The study conducted eight focus groups/interviews across four geographically disparate EDs with 15 pharmacist participants. We identified six themes. Themes related to evidence included (1) varied levels of comfort and experience among pharmacists with ED-initiated buprenorphine that increased over time and (2) a perception that patients with OUD have unique challenges that require guidance to optimize ED care. With regards to context, clinical pharmacists identified: (3) their ability to clarify scope of ED care in the context of unique pharmacology, formulations, and regulations of buprenorphine to ED staff, and that (4) their presence promotes successful program implementation and quality improvement.
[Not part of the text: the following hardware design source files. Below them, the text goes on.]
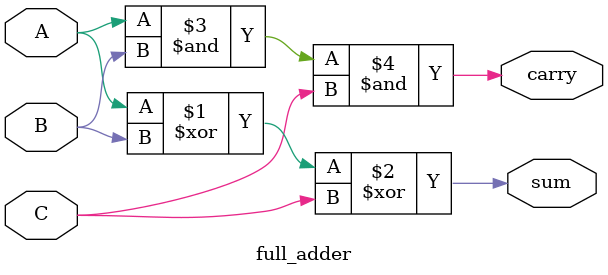
<source format=v>
`timescale 1ns / 1ps


module full_adder(
    input A,
    input B,
    input C,
    output sum,
    output carry
    );
    assign sum = A^B^C;
    assign carry = A&B&C;
endmodule

</source>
Participants identified facilitation needs including: (5) training to promote practice change and (6) ways to leverage already existing pharmacy resources outside of the ED.
Clinical pharmacists play a unique and critical role in the efforts to promote ED-initiated buprenorphine. We identified 6 themes that can inform pharmacist-specific interventions that could aid in the successful implementation of this practice.
临床药师在加强促进急诊(ED)启动丁丙诺啡治疗阿片类药物使用障碍(OUD)的努力方面具有独特的优势。在城市 ED 的临床药师中,我们试图描述 ED 启动丁丙诺啡的障碍和促进因素,以提供未来实施工作的信息,并增强获得这种高效 OUD 治疗的机会。
本研究是作为项目 ED Health(CTN-0069,NCT03023930)的一部分进行的,这是一项多地点的有效性实施研究,旨在促进 ED 启动丁丙诺啡,该研究于 2017 年 4 月至 2020 年 7 月进行。数据收集和分析基于促进健康服务研究实施行动(PARIHS)框架,以评估丁丙诺啡证据、ED 环境和促进 ED 启动丁丙诺啡的促进因素之间关系的观点。该研究采用迭代编码过程来确定这三个领域内重叠的主题。
本研究在四个地理位置不同的 ED 进行了八次焦点小组/访谈,共有 15 名药师参加。我们确定了六个主题。与证据相关的主题包括:(1)药师对 ED 启动丁丙诺啡的舒适度和经验水平各不相同,随着时间的推移而增加;(2)一种看法认为,患有 OUD 的患者具有独特的挑战,需要指导以优化 ED 护理。关于环境,临床药师确定了:(3)他们在丁丙诺啡独特的药理学、配方和法规背景下,向 ED 工作人员阐明 ED 护理范围的能力,以及(4)他们的存在促进了成功的项目实施和质量改进。参与者确定了促进因素的需求,包括:(5)培训以促进实践变革;(6)利用 ED 以外已有的药学资源的方法。
临床药师在促进 ED 启动丁丙诺啡的努力中发挥着独特而关键的作用。我们确定了 6 个主题,可以为药师特定的干预措施提供信息,这些干预措施可能有助于该实践的成功实施。